A fully integrated whole head Helium OPM MEG: performance assessment compared to cryogenic MEG

Maxime Bonnet ^1,2 Denis Schwartz ^1,2 Tjerk Gutteling ^1,2 Sebastien Dalligault ² Etienne Labyt ^3*

• ¹ Centre d'Etude et de Recherche Multimodal et Pluridisciplinaire en Imagerie du Vivant (CERMEP), Bron, France
• ² Centre de Recherche en Neurosciences de Lyon, Bron, Auvergne-Rhone-Alpes, France
• ³ Mag4Health, Grenoble, France

Magnetoencephalography (MEG) is a neuro-imaging technique that measures neuronal activity at a millisecond scale. A few years ago, a new generation of MEG sensor has emerged: optically pumped magnetometers (OPM). The most common OPM use alkali atoms as sensing element. These alkali OPM sensors must be heated to around 150 °C, in contrast to classical MEG sensors (SQUID MEG) which need to be cooled down to -269°C. This article focuses on a new kind of OPM, using Helium-4 gas as sensing element, which solves some disadvantages of alkali OPM. 4 He-OPM sensors operate at room temperature, with negligible heat dissipation (10 mW) and thus do not need thermal insulation.
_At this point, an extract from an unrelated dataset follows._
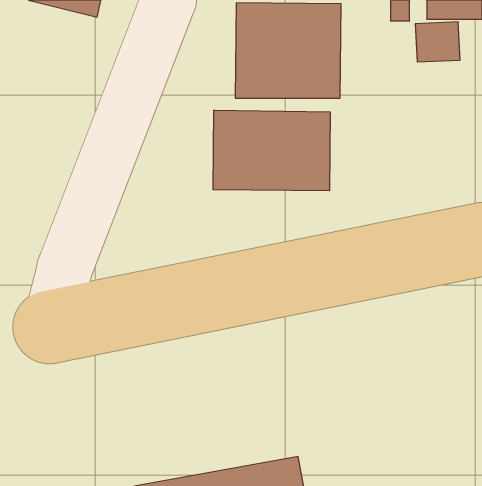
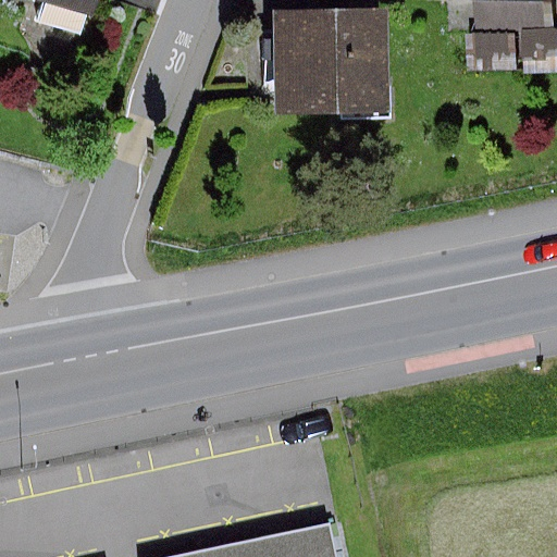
building: [213,110,330,191] -> none

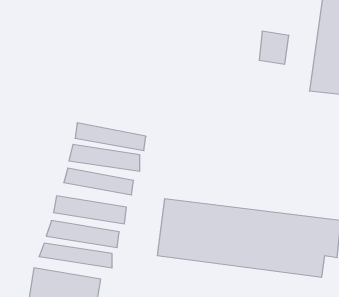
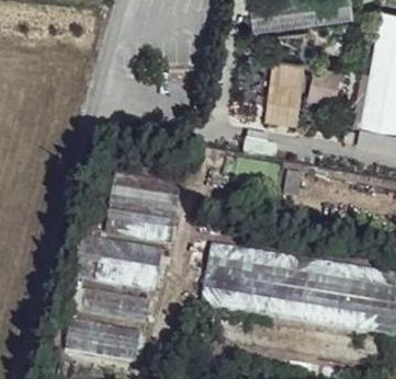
building: none -> [268,64,303,124]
They also offer a large dynamic range (±200 nT) and frequency bandwidth (2000 Hz). The main goal of this study is to characterize the performance of a whole-head MEG system based on 4 He OPM sensors ( 4 He OPM MEG). We first simulated different sensors configurations with three different numbers of channels and three different head sizes, from child to adult, in order to assess the signalto-noise ratio and the source reconstruction accuracy. Experimental testing was also performed using a phantom for simulating brain magnetic activity. Simulation and experiments show equivalent detection capability and localization accuracy on both MEG systems. These results illustrate the benefit of 4 He OPM sensors that operate at room temperature and are positioned closer to the scalp.